§ 掲載本文:
________________________________________

INSTANT FLOW

そこに恋はありますか——藤原ヒロシの連載「INSTANT FLOW」#63

そこに愛はあるんか?って女将さんはいつも聞くけれど(アイフル)、そこに恋があるのもいいな、なんて思ったり。仕事も遊びも、音楽も物理学も、恋みたいな熱量で打ち込んでいればミラクルだって起こるかも。かたやHIROSHI FUJIWARA(hf)のインスタに漂う謎を目で追いかけるだけの当連載、第63回は2024年10月〜2025年3月の投稿からおとどけいたします。

INSTAGRAM & TALK BY HIROSHI FUJIWARA
TEXT BY MIKA KUNII

10月25日——あなたは誰?

——それでは「あなたは誰?」シリーズから。
hf  勅使河原季里ちゃんです。
——いけばな草月流三代目家元、勅使河宏さんの長女の季里さんですね。
hf そう、草月ホールの季里ちゃん。でも僕は勅使河原って名前も知らなかったくらいで。彼女がニューヨークでイールドッグっていうパンクバンドをやっていた頃に知り合いました。
——草月流でパンク、カッコいいですね。いつ頃ですか?
hf 80年代ですね。
——華道界の人だとは知らずに?
hf はい全然。で、今は草月のアートプロジェクト・ディレクターに就いているのかな、そのつながりで2月の「FRAGMENT UNIVERSITY」は草月ホールで行いました。

11月22日——復活だッテリア




——閉店したミラノのラッテリアが復活したんですか?
hf そうですね。いちど閉めたけれど再開。同じ場所で。
——よかった。もう食べられないと思っていました。
hf ご夫妻はお年を召しているので、あと半年だけ、店に立つっていうことだそうで。
——そろそろ半年たっちゃう。
hf ですね。でもラッテリア自体は続けていくようですよ。
——味は引き継がれてゆく。

11月25日——恋が、そこにある

——小西康陽さんの「失恋と得恋」。

________________________________________

§ 表示データ:
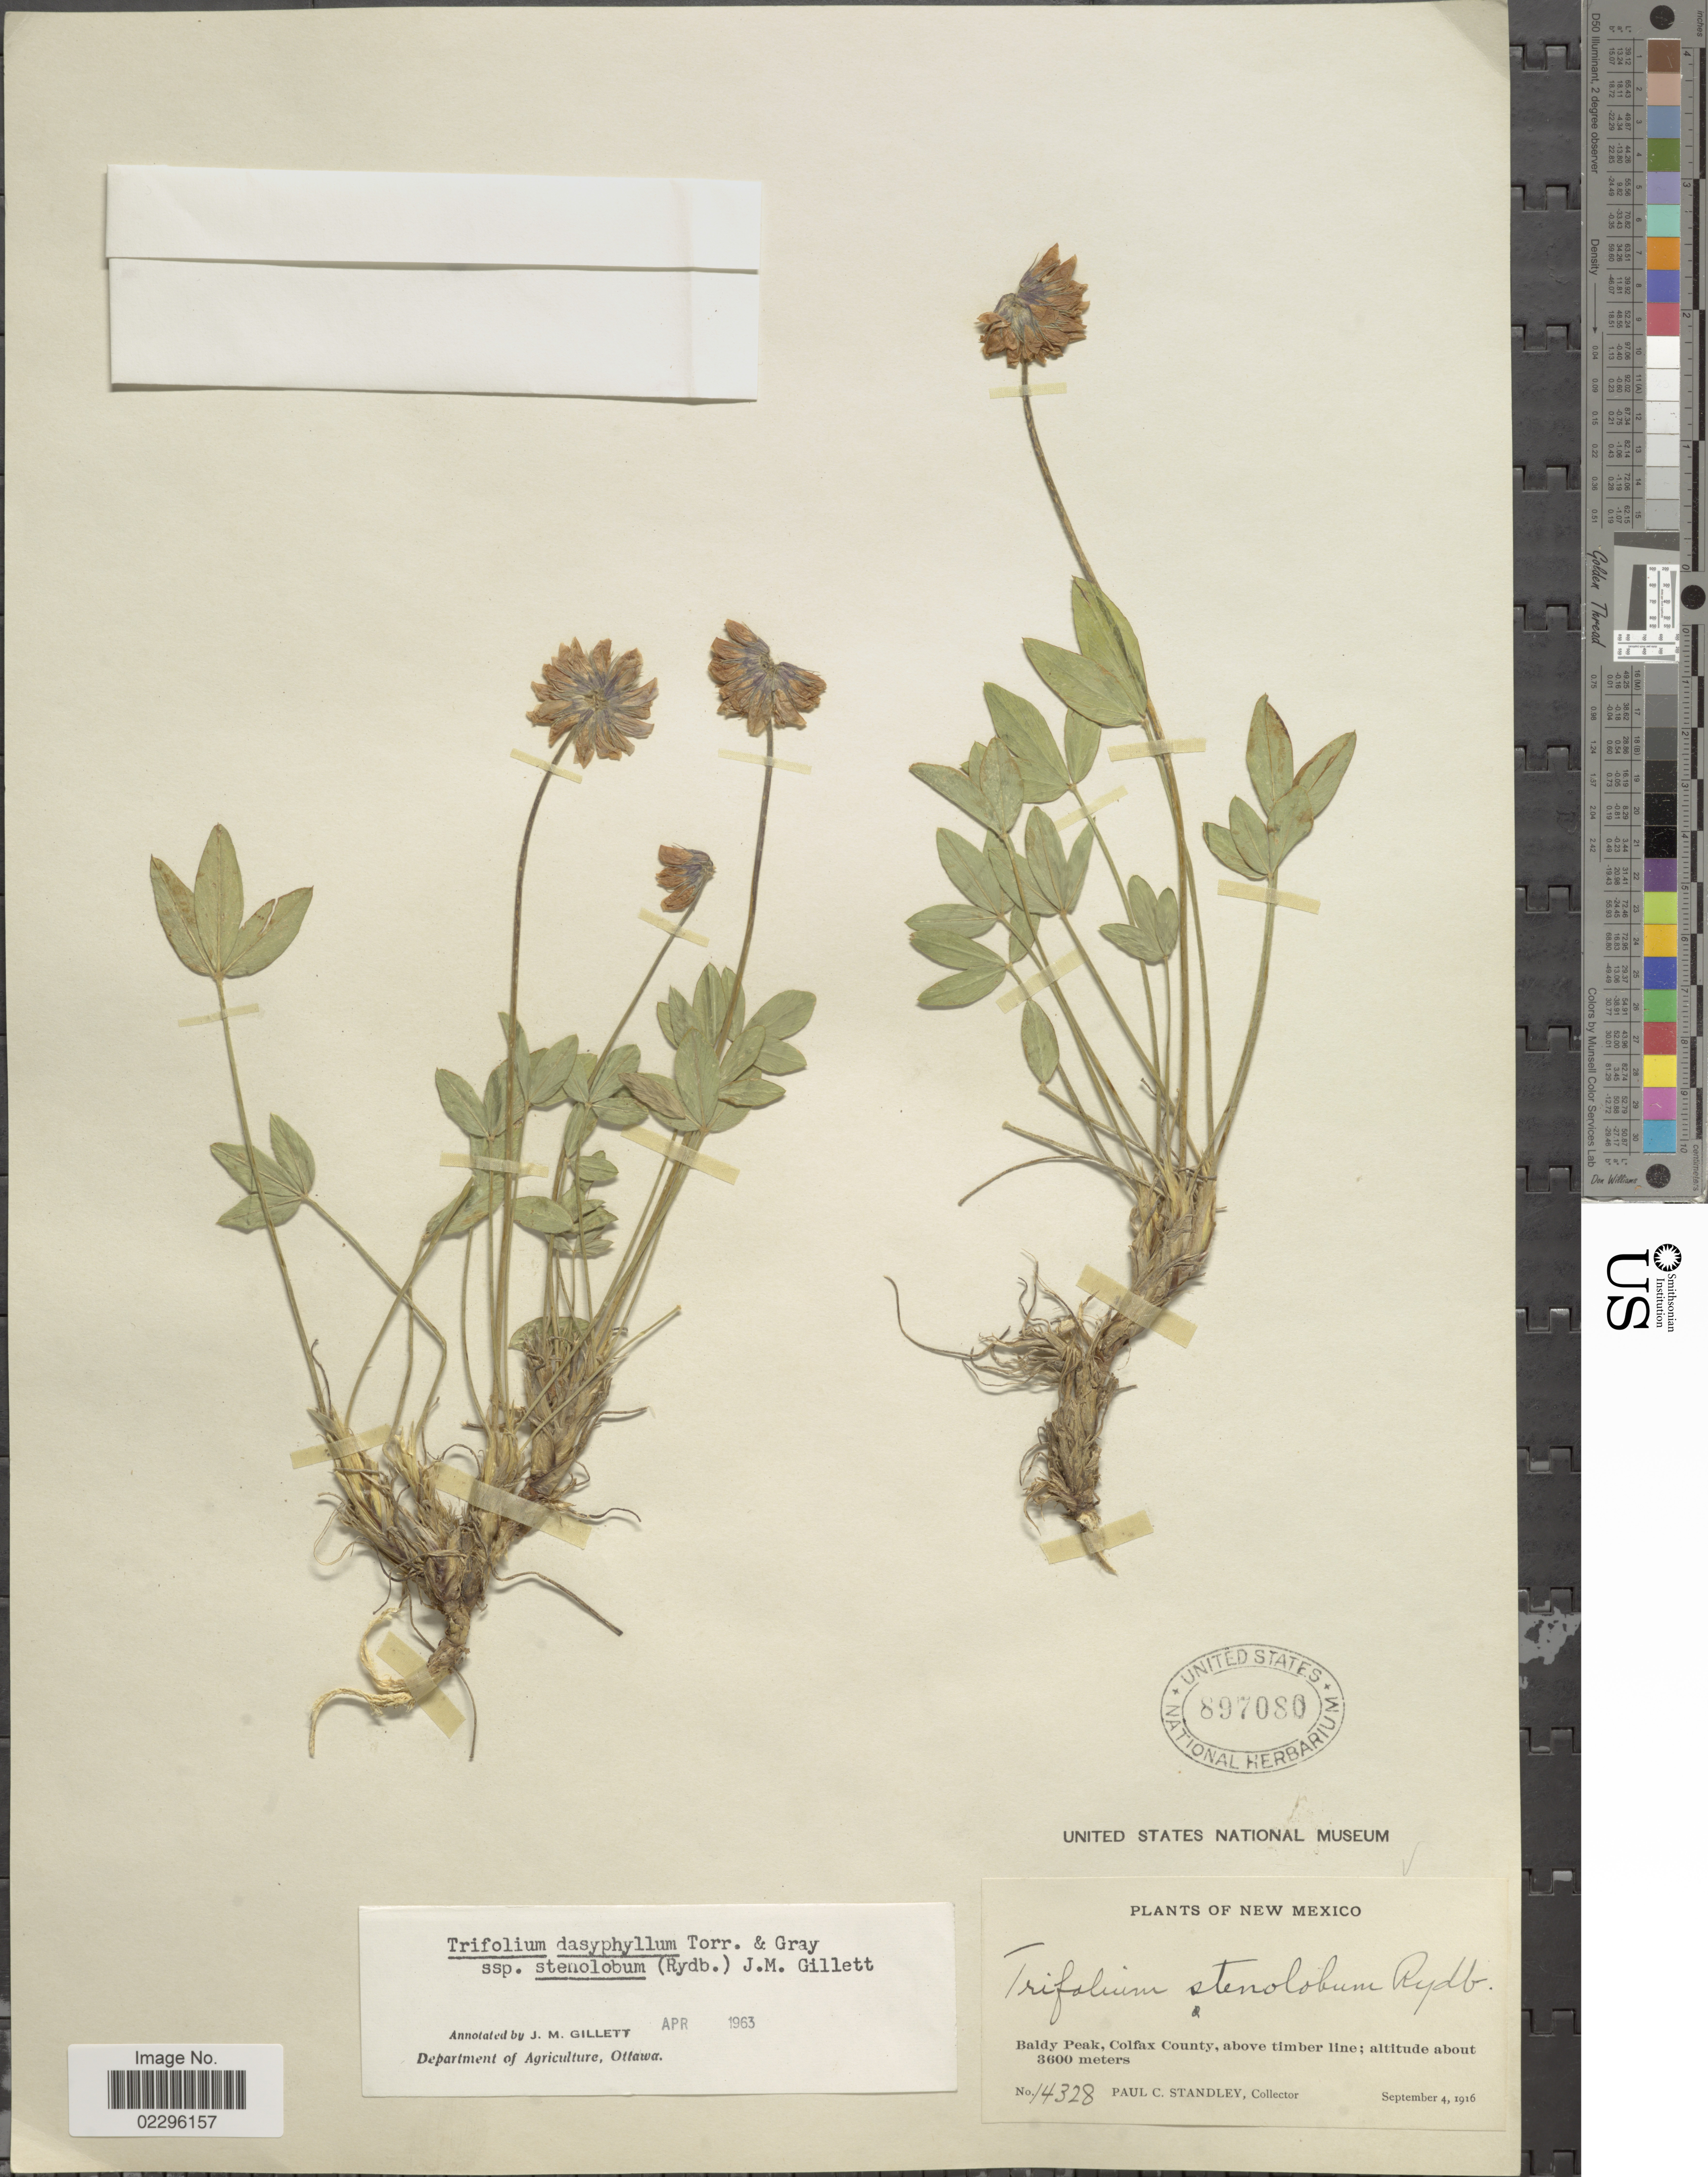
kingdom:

________________________________________

§ 作業内容:
a) 連載記事について、次の各問いに答えてください。
(i) 勅使河原季里さんがニューヨークで活動していたパンクバンドの名前は何ですか。
(ii) 2月の「FRAGMENT UNIVERSITY」はどこで開催されましたか。
(iii) ミラノのラッテリアのご夫妻は、あとどれくらいの期間店に立つとされていますか。
b) 連載記事の内容を二文で要約してください。
c) 連載記事のうち、「そこに恋はありますか——藤原ヒロシの連載「INSTANT FLOW」#63」から「投稿からおとどけいたします。」までを一字も変えずに書き写してください。

§ 各課題の解答:
a)
(i) イールドッグです。
(ii) 草月ホールです。
(iii) あと半年です。

b) 藤原ヒロシのインスタグラムの投稿を追う連載「INSTANT FLOW」の第63回で、2024年10月から2025年3月までの投稿を取り上げています。80年代にニューヨークで知り合った勅使河原季里さんとの縁や、いちど閉店したミラノのラッテリアが同じ場所で再開したことなどが語られています。

c)
そこに恋はありますか——藤原ヒロシの連載「INSTANT FLOW」#63

そこに愛はあるんか?って女将さんはいつも聞くけれど(アイフル)、そこに恋があるのもいいな、なんて思ったり。仕事も遊びも、音楽も物理学も、恋みたいな熱量で打ち込んでいればミラクルだって起こるかも。かたやHIROSHI FUJIWARA(hf)のインスタに漂う謎を目で追いかけるだけの当連載、第63回は2024年10月〜2025年3月の投稿からおとどけいたします。